Thursday, November 11, 2010

Interpersonal Communication and Conflict


           Conflict is everywhere and happens all the time. It is very rare to go through the day without encountering some form of conflict. How we react to these conflicts and what techniques we use determines how it ends. Normally when I get into a conflict situation I will use the defusing technique. This means that during an argument, I will try to find something that the other person is saying and agree with them. It is hard to keep an argument going when both parties agree with each other. I use this technique often but sometimes I use bad communication techniques. Occasionally in an argument I get very angry and immediately become very defensive and say things that only make the argument last longer.

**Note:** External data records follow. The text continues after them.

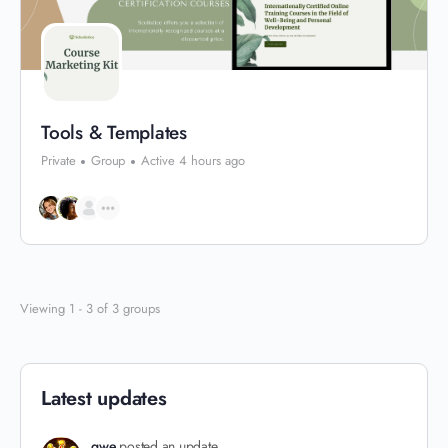
Tools & Templates
Private
Group
Active 4 hours ago
Viewing 1 - 3 of 3 groups
Latest updates
qwe
posted an update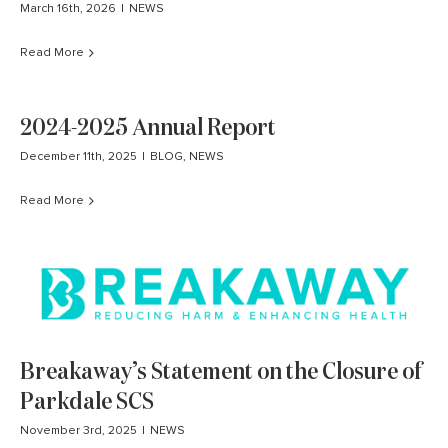
March 16th, 2026
|
NEWS
Read More
2024-2025 Annual Report
December 11th, 2025
|
BLOG
,
NEWS
Read More
Breakaway’s Statement on the Closure of
Parkdale SCS
November 3rd, 2025
|
NEWS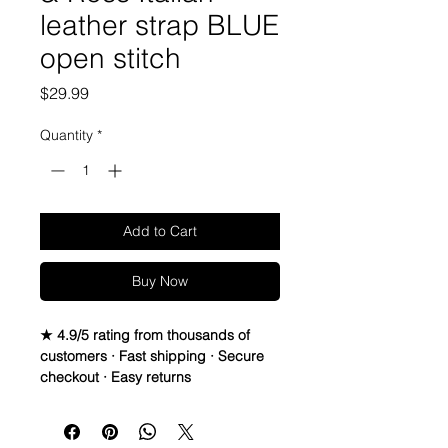
leather strap BLUE
open stitch
Price
$29.99
Quantity
*
Add to Cart
Buy Now
★ 4.9/5 rating from thousands of
customers · Fast shipping · Secure
checkout · Easy returns
Bell & Ross 24mm x 24mm Watch 
Strap Band BR01 BR03
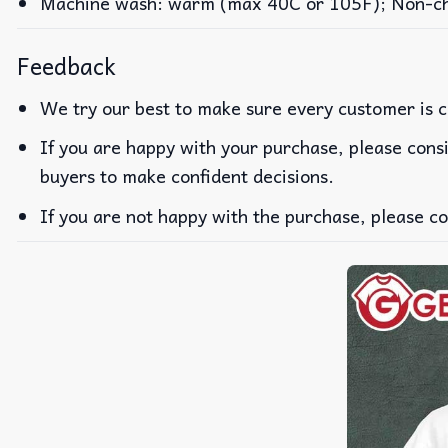
Machine wash: warm (max 40C or 105F); Non-chlo
Feedback
We try our best to make sure every customer is c
If you are happy with your purchase, please consi
buyers to make confident decisions.
If you are not happy with the purchase, please co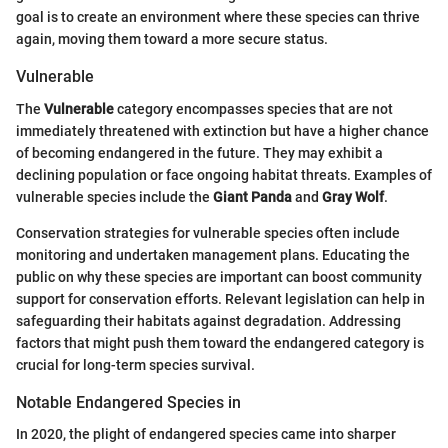
goal is to create an environment where these species can thrive
again, moving them toward a more secure status.
Vulnerable
The
Vulnerable
category encompasses species that are not
immediately threatened with extinction but have a higher chance
of becoming endangered in the future. They may exhibit a
declining population or face ongoing habitat threats. Examples of
vulnerable species include the
Giant Panda
and
Gray Wolf
.
Conservation strategies for vulnerable species often include
monitoring and undertaken management plans. Educating the
public on why these species are important can boost community
support for conservation efforts. Relevant legislation can help in
safeguarding their habitats against degradation. Addressing
factors that might push them toward the endangered category is
crucial for long-term species survival.
Notable Endangered Species in
In 2020, the plight of endangered species came into sharper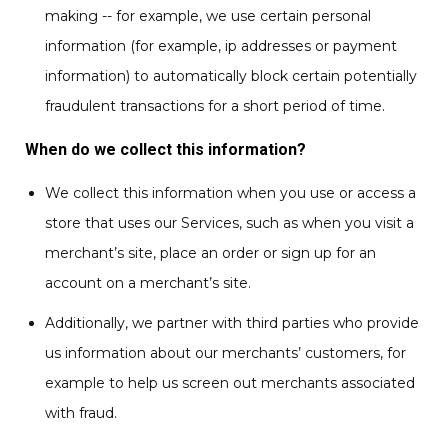
making -- for example, we use certain personal
information (for example, ip addresses or payment
information) to automatically block certain potentially
fraudulent transactions for a short period of time.
When do we collect this information?
We collect this information when you use or access a
store that uses our Services, such as when you visit a
merchant’s site, place an order or sign up for an
account on a merchant’s site.
Additionally, we partner with third parties who provide
us information about our merchants’ customers, for
example to help us screen out merchants associated
with fraud.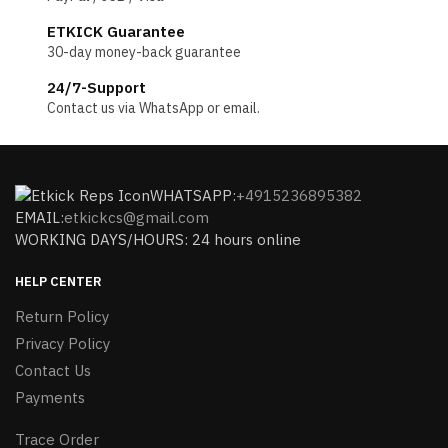
ETKICK Guarantee
30-day money-back guarantee
24/7-Support
Contact us via WhatsApp or email.
WHATSAPP:
+4915236895382
EMAIL:
etkickcs@gmail.com
WORKING DAYS/HOURS: 24 hours online
HELP CENTER
Return Policy
Privacy Policy
Contact Us
Payments
Trace Order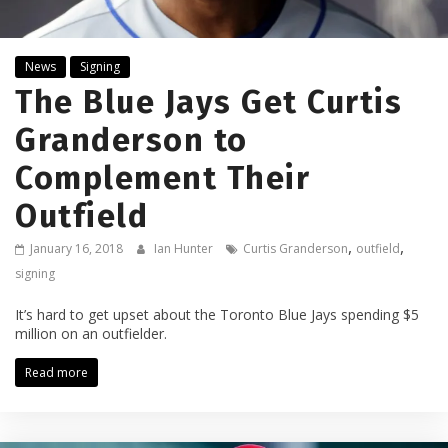
News
Signing
The Blue Jays Get Curtis
Granderson to
Complement Their
Outfield
,
,
January 16, 2018
Ian Hunter
Curtis Granderson
outfield
signing
It’s hard to get upset about the Toronto Blue Jays spending $5
million on an outfielder.
Read more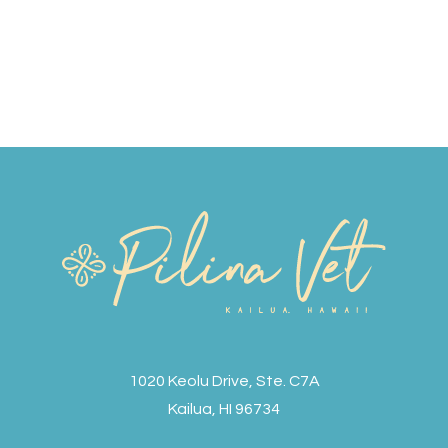
1020 Keolu Drive, Ste. C7A
Kailua, HI 96734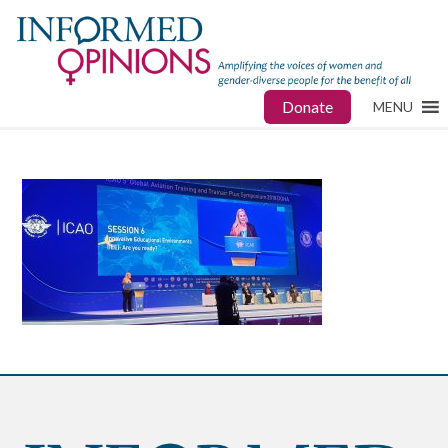
Donate
MENU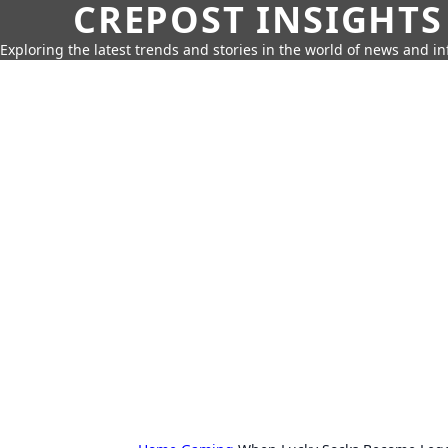
CREPOST INSIGHTS
Exploring the latest trends and stories in the world of news and i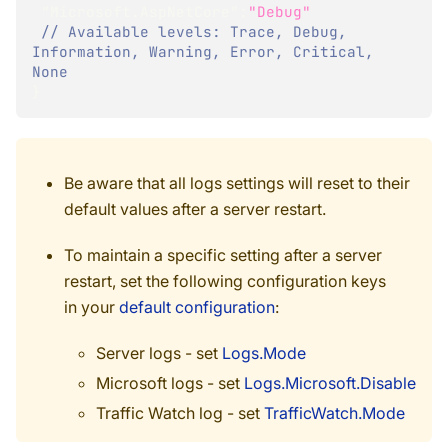
"Microsoft.AspNetCore"
:
"Debug"
// Available levels: Trace, Debug, 
Information, Warning, Error, Critical, 
None 
}
Be aware that all logs settings will reset to their
default values after a server restart.
To maintain a specific setting after a server
restart, set the following configuration keys
in your
default configuration
:
Server logs - set
Logs.Mode
Microsoft logs - set
Logs.Microsoft.Disable
Traffic Watch log - set
TrafficWatch.Mode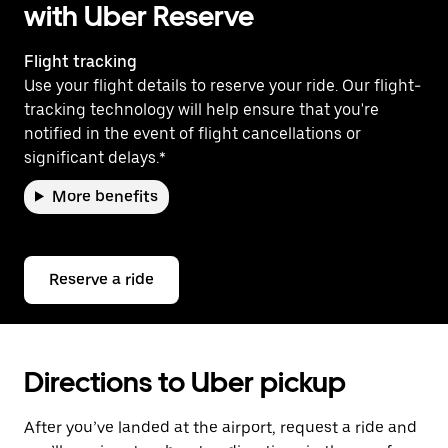
with Uber Reserve
Flight tracking
Use your flight details to reserve your ride. Our flight-
tracking technology will help ensure that you're
notified in the event of flight cancellations or
significant delays.*
More benefits
Reserve a ride
Directions to Uber pickup
After you’ve landed at the airport, request a ride and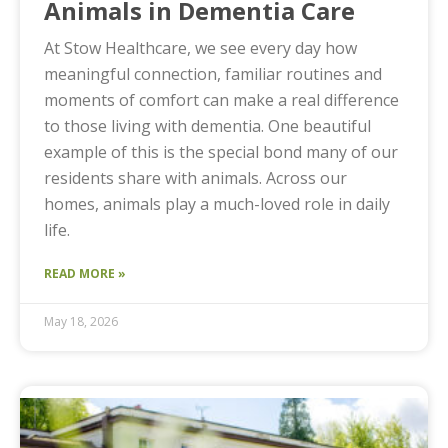
Animals in Dementia Care
At Stow Healthcare, we see every day how
meaningful connection, familiar routines and
moments of comfort can make a real difference
to those living with dementia. One beautiful
example of this is the special bond many of our
residents share with animals. Across our
homes, animals play a much-loved role in daily
life.
READ MORE »
May 18, 2026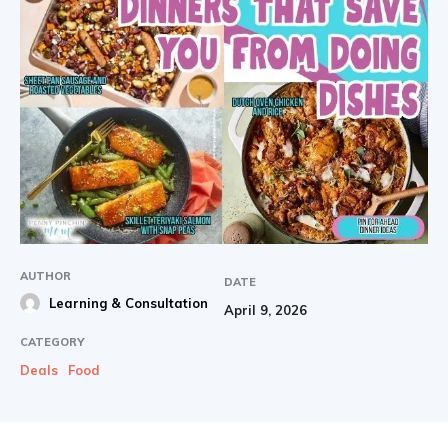
AUTHOR
DATE
Learning & Consultation
April 9, 2026
CATEGORY
Deals
Food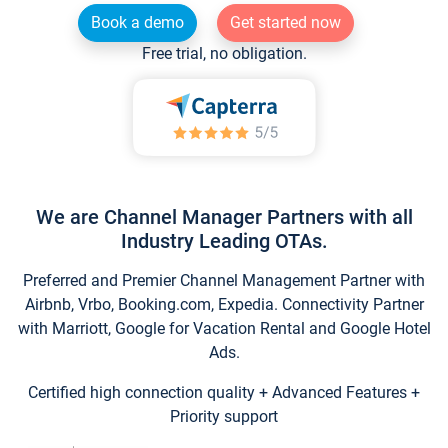
Book a demo
Get started now
Free trial, no obligation.
We are Channel Manager Partners with all
Industry Leading OTAs.
Preferred and Premier Channel Management Partner with
Airbnb, Vrbo, Booking.com, Expedia. Connectivity Partner
with Marriott, Google for Vacation Rental and Google Hotel
Ads.
Certified high connection quality + Advanced Features +
Priority support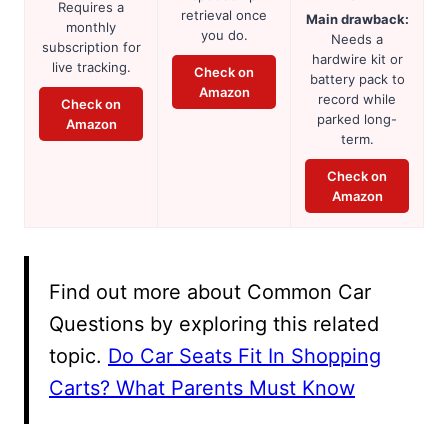
Requires a
retrieval once
Main drawback:
monthly
you do.
Needs a
subscription for
hardwire kit or
live tracking.
Check on
battery pack to
Amazon
record while
Check on
parked long-
Amazon
term.
Check on
Amazon
Find out more about Common Car
Questions by exploring this related
topic.
Do Car Seats Fit In Shopping
Carts? What Parents Must Know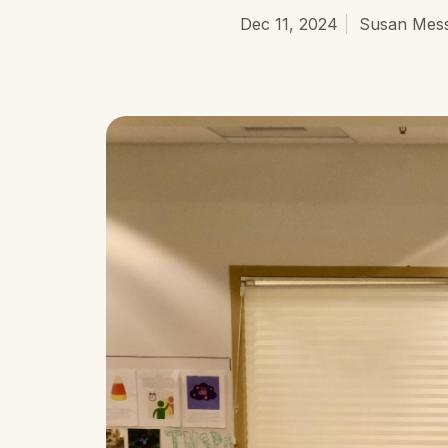
Dec 11, 2024
Susan Mess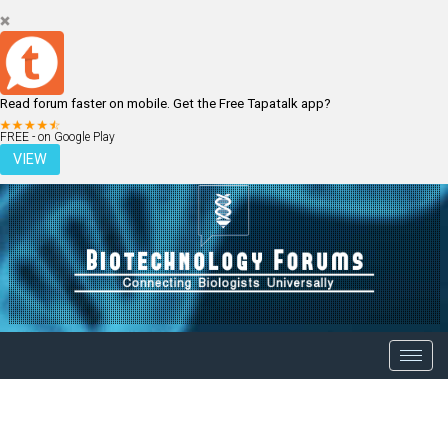
Read forum faster on mobile. Get the Free Tapatalk app?
LOGIN
REGISTER
FREE - on Google Play
VIEW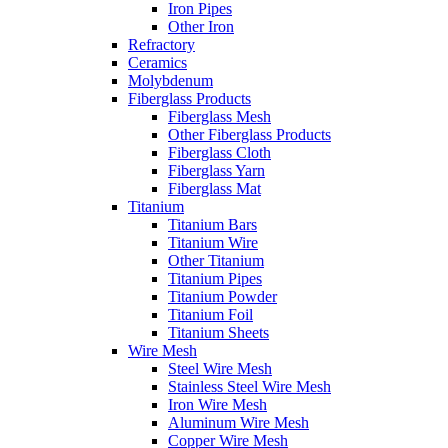
Iron Pipes
Other Iron
Refractory
Ceramics
Molybdenum
Fiberglass Products
Fiberglass Mesh
Other Fiberglass Products
Fiberglass Cloth
Fiberglass Yarn
Fiberglass Mat
Titanium
Titanium Bars
Titanium Wire
Other Titanium
Titanium Pipes
Titanium Powder
Titanium Foil
Titanium Sheets
Wire Mesh
Steel Wire Mesh
Stainless Steel Wire Mesh
Iron Wire Mesh
Aluminum Wire Mesh
Copper Wire Mesh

            Last year I got into a severe argument with my girlfriend. I was supposed to go to her house for Valentine’s Day after I got out of work, but I was very tired and decided to go home and sleep.  This started a vicious fight between us over a period of about three days. When the fight first began I tried to be understanding and told her that I was very sorry but I was just too tired. But as she continued to argue I grew angry and started to yell. I used the getting mad communication technique, which never works. It got to a point where I threatened to break up and she agreed to it. Neither of us wanted to end the relationship, we were just too angry and stubborn to apologize. We did eventually get back together and apologized to each other but I now see the mistakes that I made. Getting angry and yelling never solves an argument I should have used the empathy technique and saw things from her perspective. She planned all day to see me and made a romantic dinner for us and I just ditched her. If I had tried seeing things from her perspective than the argument would not have lasted nearly as long. I could have also used the defusing technique to resolve the argument. After reading this article I feel that I am now better prepared to resolve conflicts than before and I will try to use these techniques more often.